Usually a US church picks a Haitian organization that wants to build and run a clean water facility. The church gets training for its members at “Living Water U” and then sends them as a mission team to Haiti to train the local partners.
In FHM’s case, donors have already given FHM money to build a clean water facility for the community and the Leogane Family Health Center.
So far, FHM has dug a well. This wasn’t entirely straightforward – a second well had to be dug before reasonably clean water was reached. And one of the projects that Jeff has done while at the guesthouse is cleaning out faucets that collected small rocks and sand when the well water wasn’t very clear.
FHM then approached Living Waters to get on their list for an installation. Because we’re not fitting their usual model, and because their personnel in Haiti has been changing, it’s taken us a while to get connected.
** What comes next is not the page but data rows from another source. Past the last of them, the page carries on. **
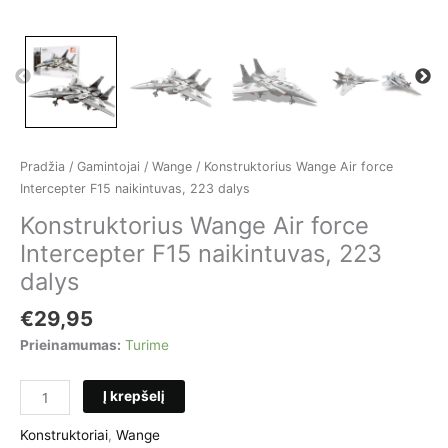
Pradžia
/
Gamintojai
/
Wange
/ Konstruktorius Wange Air force
Intercepter F15 naikintuvas, 223 dalys
Konstruktorius Wange Air force
Intercepter F15 naikintuvas, 223
dalys
€
29,95
Prieinamumas:
Turime
produkto
Į krepšelį
kiekis:
Konstruktorius
Konstruktoriai
,
Wange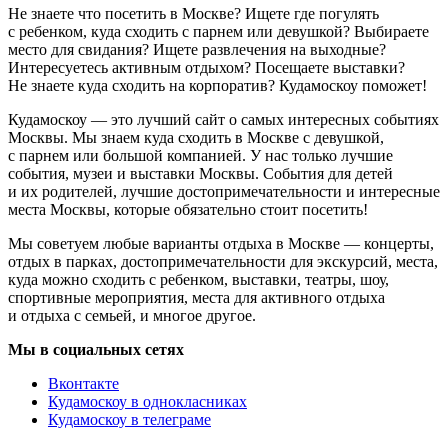
Не знаете что посетить в Москве? Ищете где погулять
с ребенком, куда сходить с парнем или девушкой? Выбираете
место для свидания? Ищете развлечения на выходные?
Интересуетесь активным отдыхом? Посещаете выставки?
Не знаете куда сходить на корпоратив? Кудамоскоу поможет!
Кудамоскоу — это лучший сайт о самых интересных событиях
Москвы. Мы знаем куда сходить в Москве с девушкой,
с парнем или большой компанией. У нас только лучшие
события, музеи и выставки Москвы. События для детей
и их родителей, лучшие достопримечательности и интересные
места Москвы, которые обязательно стоит посетить!
Мы советуем любые варианты отдыха в Москве — концерты,
отдых в парках, достопримечательности для экскурсий, места,
куда можно сходить с ребенком, выставки, театры, шоу,
спортивные мероприятия, места для активного отдыха
и отдыха с семьей, и многое другое.
Мы в социальных сетях
Вконтакте
Кудамоскоу в однокласниках
Кудамоскоу в телеграме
However, this week, a Living Waters staff member came by to test the water from our well, and we’re hoping to get the results on Friday.
Then we’ll have to get a building constructed to house the water project.
Water will be pumped from the new well to the roof of the even newer building to a 300 gallon tank. Using filtration, microfiltration and ozone treatment, local technicians can treat a tank in about an hour. Then local people line up with their containers, paying a small price per 5-gallons for their clean water.
Currently we buy water for the guesthouse at 30 gourdes per 5-gallon container, or about 75 cents, delivered by a water truck that fills our 14 containers every 10 days. So that’s the price to beat.
An amusing side note for those of you who have stayed at Matthew 25 House in Port-au-Prince – Remember the Titantic theme song played there early in the morning as the water truck came by? Perhaps we can come up with our own water song for the Leogane Family Health Center?
Living Waters estimates that an initiating partner needs about $25,000 to construct and equip the water treatment building, train people in the US, travel to Haiti to train the local operating partner, maintain the equipment, and pay two Haitian technicians to run the facility.
Seems like this is a pretty cool project for a group like our Sunday School class at church. Who knows, maybe we’ll be back in Haiti with Living Waters for the World?